After a disgruntled spy chief assassinated Park in 1979, another general, Chun Doo-hwan, seized power, arresting Kim and other leading dissidents. When people in Kwangju, the central city of Cholla, rose up, the junta sent in tanks and paratroopers. More than 200 protesters were killed, and Kim was sentenced to death on sedition charges, the Times reported.
This time the Reagan administration intervened, and Chun let Kim come to the United States in 1982. Three years later, Kim returned home but was placed under house arrest.
In 1998, Kim was elected president on his fourth run and served until 2003. Under his “sunshine policy” aimed at improving relations with North Korea, the two countries connected roads and railways across their borders and built an industrial park.
His efforts culminated in a historic 2000 meeting with North Korean leader Kim Jong Il in Pyongyang — the first summit between the two countries.
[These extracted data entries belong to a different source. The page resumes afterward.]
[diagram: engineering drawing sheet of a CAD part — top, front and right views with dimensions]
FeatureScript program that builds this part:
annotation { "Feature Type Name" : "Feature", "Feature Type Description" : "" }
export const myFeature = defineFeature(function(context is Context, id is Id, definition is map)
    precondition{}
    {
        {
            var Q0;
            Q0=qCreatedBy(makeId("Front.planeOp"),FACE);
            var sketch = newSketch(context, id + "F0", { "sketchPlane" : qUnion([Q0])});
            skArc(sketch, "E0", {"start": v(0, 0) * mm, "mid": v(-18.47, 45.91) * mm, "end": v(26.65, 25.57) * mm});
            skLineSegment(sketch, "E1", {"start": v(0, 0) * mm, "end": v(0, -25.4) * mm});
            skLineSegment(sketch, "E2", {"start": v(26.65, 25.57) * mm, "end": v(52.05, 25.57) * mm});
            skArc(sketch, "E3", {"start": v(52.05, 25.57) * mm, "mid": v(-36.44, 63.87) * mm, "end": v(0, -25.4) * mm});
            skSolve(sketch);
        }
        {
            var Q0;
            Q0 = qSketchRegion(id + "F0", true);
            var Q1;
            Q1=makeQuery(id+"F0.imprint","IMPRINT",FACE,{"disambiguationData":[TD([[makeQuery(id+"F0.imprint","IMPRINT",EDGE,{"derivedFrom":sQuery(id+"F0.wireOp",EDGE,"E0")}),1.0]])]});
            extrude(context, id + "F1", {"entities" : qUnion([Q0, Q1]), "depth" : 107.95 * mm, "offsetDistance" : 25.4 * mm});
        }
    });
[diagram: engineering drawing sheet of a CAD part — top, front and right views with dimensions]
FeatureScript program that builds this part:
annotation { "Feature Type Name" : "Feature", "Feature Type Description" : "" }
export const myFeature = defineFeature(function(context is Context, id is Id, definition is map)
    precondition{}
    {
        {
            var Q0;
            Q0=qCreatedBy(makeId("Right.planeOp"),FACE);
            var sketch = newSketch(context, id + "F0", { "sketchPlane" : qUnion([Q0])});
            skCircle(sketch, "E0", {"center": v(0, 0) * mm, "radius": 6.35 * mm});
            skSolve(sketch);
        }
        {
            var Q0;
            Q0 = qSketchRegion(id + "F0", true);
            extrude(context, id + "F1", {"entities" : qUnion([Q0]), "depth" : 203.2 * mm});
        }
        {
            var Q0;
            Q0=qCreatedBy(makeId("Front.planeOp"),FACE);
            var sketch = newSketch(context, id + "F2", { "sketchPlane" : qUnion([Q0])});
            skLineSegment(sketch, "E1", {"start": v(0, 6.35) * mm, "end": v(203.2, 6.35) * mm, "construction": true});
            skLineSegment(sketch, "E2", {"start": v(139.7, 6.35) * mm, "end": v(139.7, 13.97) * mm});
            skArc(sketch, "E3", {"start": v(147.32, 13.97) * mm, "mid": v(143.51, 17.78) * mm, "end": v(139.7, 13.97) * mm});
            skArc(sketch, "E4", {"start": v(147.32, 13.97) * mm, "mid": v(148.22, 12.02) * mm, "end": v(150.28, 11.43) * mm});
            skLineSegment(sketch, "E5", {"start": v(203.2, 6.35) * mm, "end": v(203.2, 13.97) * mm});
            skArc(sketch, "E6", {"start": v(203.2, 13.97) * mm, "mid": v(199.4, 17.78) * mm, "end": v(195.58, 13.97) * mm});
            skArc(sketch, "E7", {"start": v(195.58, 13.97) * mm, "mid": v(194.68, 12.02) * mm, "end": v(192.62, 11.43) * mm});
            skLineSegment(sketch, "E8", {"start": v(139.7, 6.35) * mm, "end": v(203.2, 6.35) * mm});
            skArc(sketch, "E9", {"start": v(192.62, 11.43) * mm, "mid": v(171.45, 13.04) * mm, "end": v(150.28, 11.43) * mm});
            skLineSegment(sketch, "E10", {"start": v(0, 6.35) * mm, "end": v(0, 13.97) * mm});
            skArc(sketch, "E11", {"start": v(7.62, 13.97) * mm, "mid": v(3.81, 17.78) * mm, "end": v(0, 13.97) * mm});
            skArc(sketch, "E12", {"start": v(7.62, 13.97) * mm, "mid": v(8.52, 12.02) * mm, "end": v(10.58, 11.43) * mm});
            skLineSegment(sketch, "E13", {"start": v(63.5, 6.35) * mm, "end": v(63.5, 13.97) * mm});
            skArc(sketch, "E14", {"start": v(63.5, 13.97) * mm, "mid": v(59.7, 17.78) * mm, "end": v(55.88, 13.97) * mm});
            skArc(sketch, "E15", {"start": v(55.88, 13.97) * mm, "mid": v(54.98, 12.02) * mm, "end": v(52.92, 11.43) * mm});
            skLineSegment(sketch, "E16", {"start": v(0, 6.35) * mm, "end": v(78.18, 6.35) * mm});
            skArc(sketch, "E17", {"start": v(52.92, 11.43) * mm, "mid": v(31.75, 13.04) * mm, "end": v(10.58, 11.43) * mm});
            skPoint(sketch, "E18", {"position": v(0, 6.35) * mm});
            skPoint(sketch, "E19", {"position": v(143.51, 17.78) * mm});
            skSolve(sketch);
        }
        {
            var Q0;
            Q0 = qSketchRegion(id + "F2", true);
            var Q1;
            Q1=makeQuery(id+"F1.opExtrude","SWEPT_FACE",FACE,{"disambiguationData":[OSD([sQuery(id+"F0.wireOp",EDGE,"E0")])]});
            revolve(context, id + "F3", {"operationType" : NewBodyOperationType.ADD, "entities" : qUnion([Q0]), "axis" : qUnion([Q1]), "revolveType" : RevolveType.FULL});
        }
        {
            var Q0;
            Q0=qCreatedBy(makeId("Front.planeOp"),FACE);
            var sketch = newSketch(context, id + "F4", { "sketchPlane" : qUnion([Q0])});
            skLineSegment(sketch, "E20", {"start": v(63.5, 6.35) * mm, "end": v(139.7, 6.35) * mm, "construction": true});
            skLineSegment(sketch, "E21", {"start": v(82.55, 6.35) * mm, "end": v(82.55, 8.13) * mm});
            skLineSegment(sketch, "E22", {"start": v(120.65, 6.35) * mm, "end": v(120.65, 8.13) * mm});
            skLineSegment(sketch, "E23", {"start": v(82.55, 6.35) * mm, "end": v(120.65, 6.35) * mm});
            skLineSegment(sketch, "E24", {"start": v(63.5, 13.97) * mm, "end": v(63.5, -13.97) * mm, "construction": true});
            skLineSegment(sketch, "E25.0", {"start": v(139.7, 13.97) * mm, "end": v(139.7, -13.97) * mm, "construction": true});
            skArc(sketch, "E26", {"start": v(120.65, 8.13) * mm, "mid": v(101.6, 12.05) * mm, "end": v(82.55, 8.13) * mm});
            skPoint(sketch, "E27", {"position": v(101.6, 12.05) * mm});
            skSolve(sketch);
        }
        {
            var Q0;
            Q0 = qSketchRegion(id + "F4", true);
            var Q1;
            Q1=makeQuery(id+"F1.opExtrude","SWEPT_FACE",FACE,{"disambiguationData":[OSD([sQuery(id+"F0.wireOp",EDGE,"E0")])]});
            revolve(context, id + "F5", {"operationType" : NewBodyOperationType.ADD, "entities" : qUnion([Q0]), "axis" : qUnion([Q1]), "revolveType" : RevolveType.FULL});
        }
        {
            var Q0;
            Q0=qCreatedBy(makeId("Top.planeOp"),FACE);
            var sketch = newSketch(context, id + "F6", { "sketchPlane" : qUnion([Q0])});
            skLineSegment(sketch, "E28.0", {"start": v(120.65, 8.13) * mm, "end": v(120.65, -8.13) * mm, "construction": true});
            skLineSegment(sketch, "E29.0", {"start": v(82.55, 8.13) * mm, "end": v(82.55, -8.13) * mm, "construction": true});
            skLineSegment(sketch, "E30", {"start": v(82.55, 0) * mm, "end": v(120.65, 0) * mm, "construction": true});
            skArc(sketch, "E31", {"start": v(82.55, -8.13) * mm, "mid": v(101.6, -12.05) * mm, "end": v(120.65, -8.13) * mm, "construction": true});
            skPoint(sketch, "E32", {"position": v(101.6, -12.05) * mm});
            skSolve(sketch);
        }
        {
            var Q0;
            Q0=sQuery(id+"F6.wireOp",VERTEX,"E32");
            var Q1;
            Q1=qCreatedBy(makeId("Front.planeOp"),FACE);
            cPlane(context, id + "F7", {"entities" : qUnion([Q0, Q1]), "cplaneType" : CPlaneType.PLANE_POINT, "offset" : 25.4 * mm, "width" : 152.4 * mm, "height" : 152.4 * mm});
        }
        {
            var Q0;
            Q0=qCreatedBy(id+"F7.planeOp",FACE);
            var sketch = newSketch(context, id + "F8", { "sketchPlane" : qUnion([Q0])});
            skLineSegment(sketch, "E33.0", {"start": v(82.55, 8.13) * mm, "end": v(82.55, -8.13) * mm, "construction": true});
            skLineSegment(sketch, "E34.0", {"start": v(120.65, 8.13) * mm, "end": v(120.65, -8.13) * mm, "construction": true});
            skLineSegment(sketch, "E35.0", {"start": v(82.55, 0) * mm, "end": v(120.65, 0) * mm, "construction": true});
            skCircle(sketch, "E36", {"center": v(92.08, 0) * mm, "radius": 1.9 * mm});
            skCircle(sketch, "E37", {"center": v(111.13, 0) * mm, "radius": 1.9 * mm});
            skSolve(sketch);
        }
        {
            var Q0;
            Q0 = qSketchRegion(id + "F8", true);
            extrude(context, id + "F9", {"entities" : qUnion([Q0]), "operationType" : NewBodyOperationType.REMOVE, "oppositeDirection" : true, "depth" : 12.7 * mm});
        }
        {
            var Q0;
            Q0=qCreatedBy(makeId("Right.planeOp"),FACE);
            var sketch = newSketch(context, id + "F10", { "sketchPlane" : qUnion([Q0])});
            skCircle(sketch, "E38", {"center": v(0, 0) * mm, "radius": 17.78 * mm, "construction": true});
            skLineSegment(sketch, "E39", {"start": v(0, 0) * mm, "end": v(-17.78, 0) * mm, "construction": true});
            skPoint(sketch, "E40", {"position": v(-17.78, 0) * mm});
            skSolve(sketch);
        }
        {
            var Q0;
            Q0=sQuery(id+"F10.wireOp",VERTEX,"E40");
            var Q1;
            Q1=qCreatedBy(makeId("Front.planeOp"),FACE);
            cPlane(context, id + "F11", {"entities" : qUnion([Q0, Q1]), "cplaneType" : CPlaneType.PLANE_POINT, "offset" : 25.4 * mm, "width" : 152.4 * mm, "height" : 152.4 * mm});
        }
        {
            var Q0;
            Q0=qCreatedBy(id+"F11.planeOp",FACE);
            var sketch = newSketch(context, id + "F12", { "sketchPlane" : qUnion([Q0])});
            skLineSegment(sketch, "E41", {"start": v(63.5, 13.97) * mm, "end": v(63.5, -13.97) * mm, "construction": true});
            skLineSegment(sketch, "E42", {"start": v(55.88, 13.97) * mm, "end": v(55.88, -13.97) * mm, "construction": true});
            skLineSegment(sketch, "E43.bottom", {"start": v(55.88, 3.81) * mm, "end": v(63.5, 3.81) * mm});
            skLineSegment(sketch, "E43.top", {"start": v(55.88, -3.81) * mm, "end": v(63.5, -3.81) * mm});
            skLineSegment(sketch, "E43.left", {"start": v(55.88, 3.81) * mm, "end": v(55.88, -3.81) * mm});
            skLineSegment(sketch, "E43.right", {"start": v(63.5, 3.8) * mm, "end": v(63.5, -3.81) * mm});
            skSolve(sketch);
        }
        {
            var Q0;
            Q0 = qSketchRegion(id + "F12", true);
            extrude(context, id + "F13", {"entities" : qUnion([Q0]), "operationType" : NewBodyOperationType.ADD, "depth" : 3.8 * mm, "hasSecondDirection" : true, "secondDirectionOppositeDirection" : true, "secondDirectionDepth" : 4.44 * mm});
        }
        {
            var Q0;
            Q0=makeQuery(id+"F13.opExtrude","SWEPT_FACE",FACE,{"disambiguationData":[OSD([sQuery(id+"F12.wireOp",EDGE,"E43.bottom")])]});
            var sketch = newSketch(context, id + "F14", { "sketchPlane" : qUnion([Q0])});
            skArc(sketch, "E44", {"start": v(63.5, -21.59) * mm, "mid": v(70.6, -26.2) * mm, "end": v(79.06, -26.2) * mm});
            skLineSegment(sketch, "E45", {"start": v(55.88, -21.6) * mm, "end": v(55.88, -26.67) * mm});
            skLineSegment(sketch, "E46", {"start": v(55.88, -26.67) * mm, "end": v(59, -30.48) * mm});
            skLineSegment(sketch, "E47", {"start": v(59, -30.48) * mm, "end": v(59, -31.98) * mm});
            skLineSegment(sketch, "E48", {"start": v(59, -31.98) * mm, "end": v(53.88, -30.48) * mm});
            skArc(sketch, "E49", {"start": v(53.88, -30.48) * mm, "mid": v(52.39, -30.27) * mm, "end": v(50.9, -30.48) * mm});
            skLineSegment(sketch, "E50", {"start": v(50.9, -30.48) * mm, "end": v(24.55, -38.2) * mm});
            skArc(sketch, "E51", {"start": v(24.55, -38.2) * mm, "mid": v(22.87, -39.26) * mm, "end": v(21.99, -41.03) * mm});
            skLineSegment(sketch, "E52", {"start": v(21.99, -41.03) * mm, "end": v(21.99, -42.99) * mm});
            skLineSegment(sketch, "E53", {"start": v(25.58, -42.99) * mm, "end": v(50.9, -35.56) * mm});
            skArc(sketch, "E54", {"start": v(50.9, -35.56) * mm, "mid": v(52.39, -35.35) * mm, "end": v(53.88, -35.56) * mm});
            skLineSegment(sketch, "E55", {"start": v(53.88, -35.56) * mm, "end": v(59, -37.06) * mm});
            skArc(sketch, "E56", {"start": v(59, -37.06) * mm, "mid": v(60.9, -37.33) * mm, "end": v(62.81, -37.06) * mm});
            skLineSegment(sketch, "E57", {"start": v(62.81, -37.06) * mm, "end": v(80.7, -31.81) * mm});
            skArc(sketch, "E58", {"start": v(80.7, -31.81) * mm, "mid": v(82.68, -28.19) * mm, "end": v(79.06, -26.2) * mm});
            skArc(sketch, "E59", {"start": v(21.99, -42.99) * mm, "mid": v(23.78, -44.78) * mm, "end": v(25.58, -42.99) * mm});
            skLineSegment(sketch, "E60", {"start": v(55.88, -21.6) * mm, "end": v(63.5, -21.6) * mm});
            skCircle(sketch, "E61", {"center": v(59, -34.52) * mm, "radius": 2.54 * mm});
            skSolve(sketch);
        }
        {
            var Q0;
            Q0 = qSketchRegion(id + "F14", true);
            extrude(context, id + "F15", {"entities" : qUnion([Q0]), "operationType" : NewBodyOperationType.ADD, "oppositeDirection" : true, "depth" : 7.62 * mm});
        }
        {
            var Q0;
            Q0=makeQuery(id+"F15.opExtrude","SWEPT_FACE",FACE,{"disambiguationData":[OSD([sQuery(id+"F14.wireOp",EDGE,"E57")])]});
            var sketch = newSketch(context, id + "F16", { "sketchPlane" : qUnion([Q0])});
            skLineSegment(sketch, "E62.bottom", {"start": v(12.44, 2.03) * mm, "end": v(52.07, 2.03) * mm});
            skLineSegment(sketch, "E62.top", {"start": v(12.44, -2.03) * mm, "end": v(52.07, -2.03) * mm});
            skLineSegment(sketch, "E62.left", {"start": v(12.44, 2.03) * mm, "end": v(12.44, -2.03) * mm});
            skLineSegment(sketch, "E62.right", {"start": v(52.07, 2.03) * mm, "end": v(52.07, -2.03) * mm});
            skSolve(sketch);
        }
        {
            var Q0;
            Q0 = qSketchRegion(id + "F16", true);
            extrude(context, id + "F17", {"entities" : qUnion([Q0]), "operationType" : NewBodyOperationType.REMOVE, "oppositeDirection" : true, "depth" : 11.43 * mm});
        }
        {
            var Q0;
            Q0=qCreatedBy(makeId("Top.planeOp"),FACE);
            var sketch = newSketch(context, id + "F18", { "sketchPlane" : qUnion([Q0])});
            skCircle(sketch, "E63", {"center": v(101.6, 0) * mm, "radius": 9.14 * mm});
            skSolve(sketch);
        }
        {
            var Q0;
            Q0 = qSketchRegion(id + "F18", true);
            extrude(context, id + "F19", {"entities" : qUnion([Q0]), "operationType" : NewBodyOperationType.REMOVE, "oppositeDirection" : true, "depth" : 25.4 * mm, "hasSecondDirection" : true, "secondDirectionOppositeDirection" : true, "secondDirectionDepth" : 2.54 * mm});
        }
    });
That year, Kim Dae Jung received the Nobel Peace Prize for his pro-democracy work as well as reconciliation efforts with the North.
“Through his political dedication and persecution, he has come to symbolize South Korea’s democratization,” Kang Won-taek, a political scientist at Soongsil University in Seoul, told the Times. “He also broke longstanding taboos in South Korea — he led the liberals to the fore of South Korean politics after decades of conservative rule, and he changed North Korea’s status among South Koreans from an enemy to be vilified to someone that can coexist with the South and can be engaged.”
Even toward the end of his life, Kim remained engaged in politics. Selig Harrison, director of the Asia program at the Center for International Policy, said on the Aug. 4 NewsHour that Kim met with former President Clinton in Seoul in May and encouraged him to go to North Korea, where he ended up securing the release of two U.S. journalists.
News of Kim’s death brought an outpouring of condolences, including from those who disagreed with his handling of North Korea.
“We lost a great political leader today. His accomplishments and aspirations to achieve democratization and inter-Korean reconciliation will long be remembered by the people,” conservative President Lee Myung-bak said in a statement, Reuters reported.
Kim is survived by his wife, Lee Hee-ho, and three sons.